The villain of the piece, the cat-stroking Blofeld, is of Greek-Polish origin. Helga Brandt, who both tortures and seduces Bond (“Oh, the things I do for England…”) is German, as she confirms by yelling Nein as she disappears into the piranha pool. With the exception of businessman Osato, the film contains no Japanese bad guys of note.
In Fleming’s novel, Bond loses his memory while completing his mission and stays on at Kissy Suzuki’s fishing village and fathers a child with her. He has a Japanese name, Taro Todoroki, and believes himself to be Japanese.
Sean Connery’s Bond doesn’t go the full Lafcadio Hearn, but Tanaka does insist that he “become Japanese” in order to go undercover. That involves having his eyelids fixed, his skin dyed, wearing a wig and going through a Shinto marriage ceremony with Kissy Suzuki at a rural shrine. The six foot two Connery carries it off with mischievous humour.
Not wanting to be typecast as an action hero, Connery quit the Bond franchise after You Only Live Twice, though he did return for the jokey Diamonds Are Forever (1971) and the feeble Never Say Never (1983).
Connery had done serious theatre, including works by Eugene O’Neil, before turning to film. So unlike Toshiro Mifune, he had no trouble in expanding his range.
Over the years, he put in several excellent performances in successful films such as The Name of the Rose (1986, directed by Jean-Jacques Arnaud), The Hunt for Red October (1990, directed by John McTiernan) and The Untouchables (1987, directed by Brian de Palma), which won him an Oscar for best supporting actor.
He also appeared in numerous clunkers, including Rising Sun (1993, directed by Philip Kaufman), based on Michael Crichton’s Japan-bashing novel of the same name. Connery plays a Japanologist, and his twinkly good humour (“shumimasen, kohai”) defuses the unpleasant conspiracy-mongering of Crichton’s plot.
His other engagement with Japan was via TV commercials for Suntory whiskey and others products.
Is it strange for a proud Scotsman like Connery to peddle Japanese whiskey? Not really. Ian Fleming, who was also Scottish, described Japanese whiskey as “very good” when he was in Tokyo in 1959. It has got a lot better since then. Fleming, Connery and Bond would all appreciate a 25-year old Yamazaki single malt.
Bond himself has become a character that, like Sherlock Holmes, can be played by different actors. Yet the template was set by Connery.

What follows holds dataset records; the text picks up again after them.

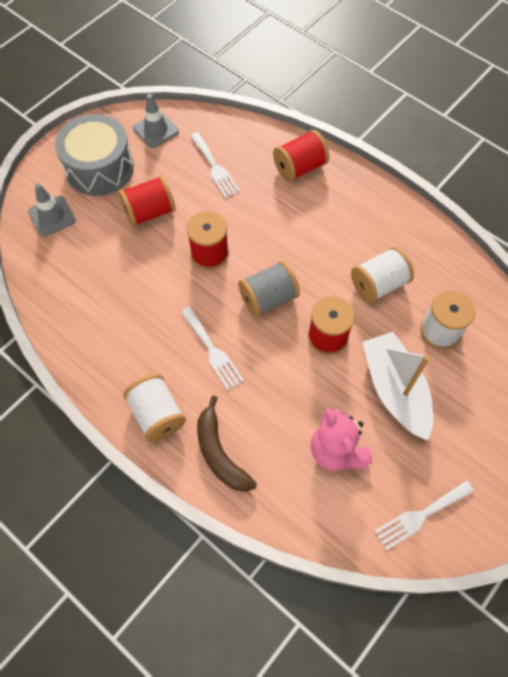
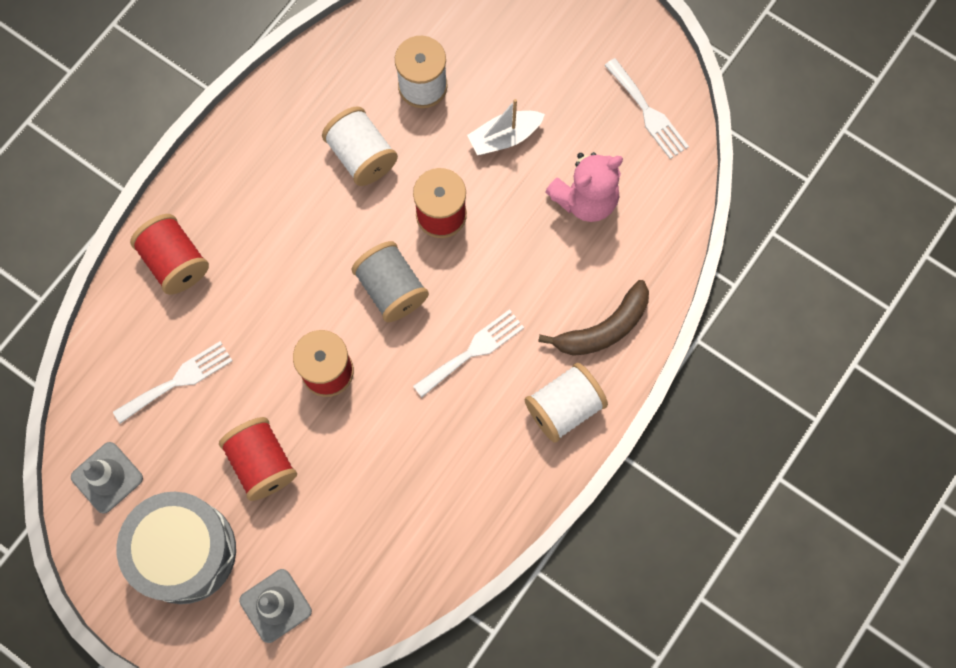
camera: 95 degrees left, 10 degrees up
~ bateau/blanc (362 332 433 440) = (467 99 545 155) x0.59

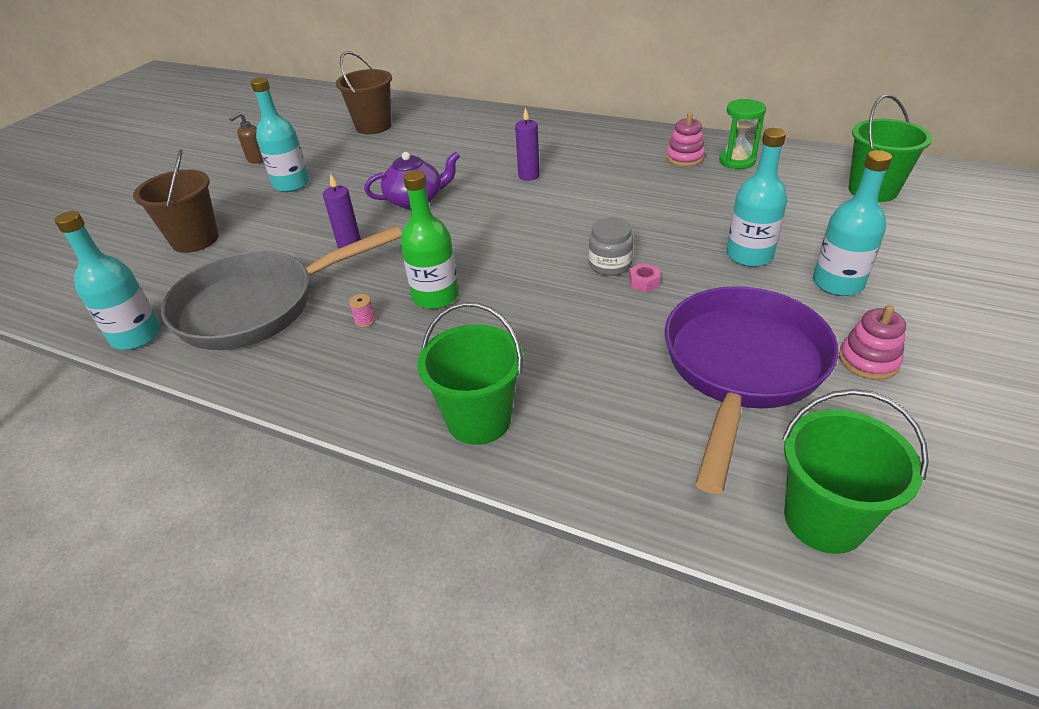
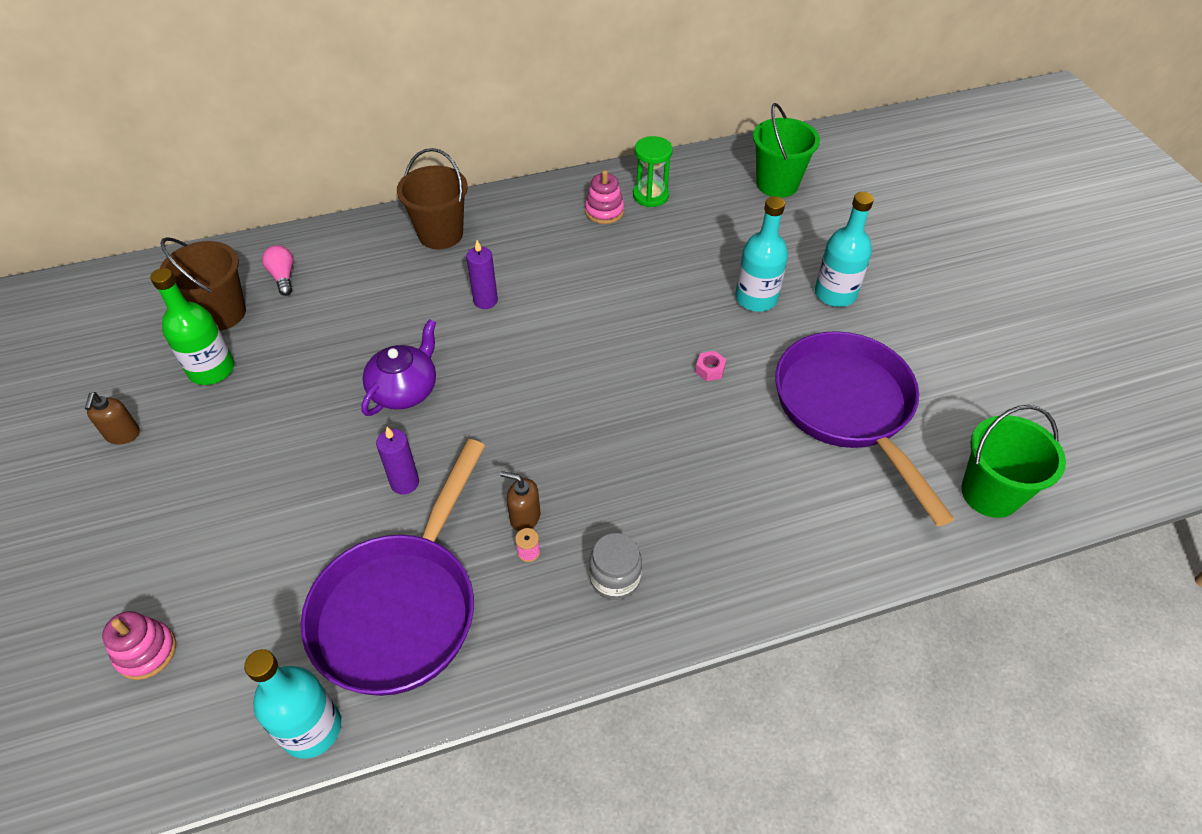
camera: 45 degrees left, 10 degrees up
~ jouet à empiler/rose (839 305 906 380) to (102 611 176 680)
~ bouteille/vert (400 170 459 309) to (150 268 234 385)
+ ampoule/rose (262 245 293 296)
~ poêle/gris (161 226 402 350) to poêle/violet (301 439 485 696)
~ seau/marron (133 149 219 253) to (397 148 468 249)
+ distributeur de savon/marron (500 471 540 531)
~ bocal/gris (588 217 633 276) to (589 533 642 600)
- bouteille/turquoise (251 78 309 192)
- seau/vert (418 302 523 445)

In the opinion of Connery biographer Christopher Bray, “while Fleming might have kick-started this fantasy, it was Sean Connery who got it on the road and motored it round the world.” He believes that without Connery the first Bond film would have been the last.
Certainly, his Bond is quite different from the humourless, snobby depressive of the novels. Instead Connery brings an easy classlessness and irreverence that is much more sympathetic.

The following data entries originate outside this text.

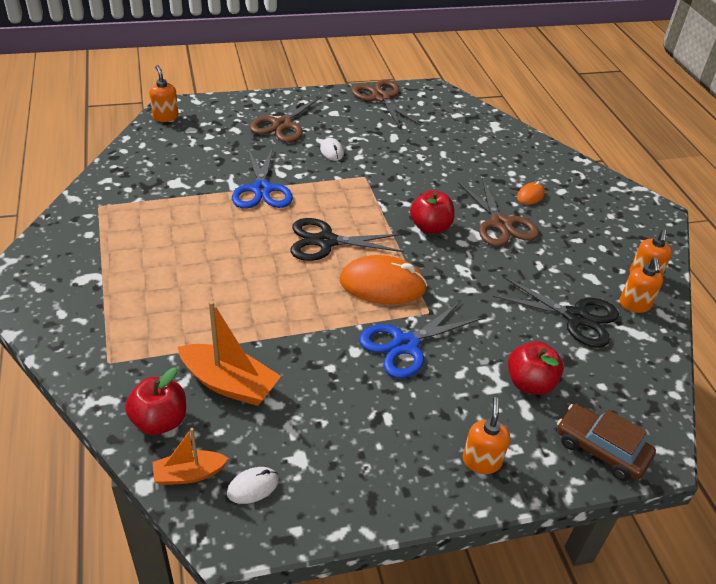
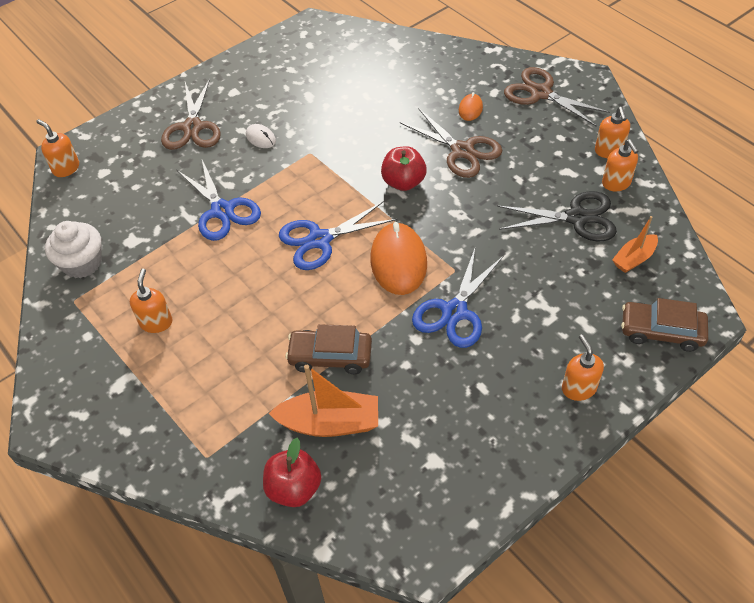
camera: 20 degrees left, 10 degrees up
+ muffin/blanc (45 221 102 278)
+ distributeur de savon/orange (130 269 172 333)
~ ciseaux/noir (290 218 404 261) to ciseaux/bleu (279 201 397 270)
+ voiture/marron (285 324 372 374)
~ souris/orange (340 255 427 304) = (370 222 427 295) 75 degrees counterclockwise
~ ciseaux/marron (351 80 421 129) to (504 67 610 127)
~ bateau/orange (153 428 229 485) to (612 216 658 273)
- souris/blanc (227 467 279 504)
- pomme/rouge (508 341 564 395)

In comparison, subsequent Bonds seem lacking. George Lazenby is too wooden, Roger Moore too much of a softie, Timothy Dalton too short, Piers Brosnan too effete, Daniel Craig too glum.
None of the above could have made love to Japan the way that Sean Connery did in You Only Live Twice.
This dream is for you, so pay the price
Make one dream come true, you only live twice
From the theme song of “You Only Live Twice.”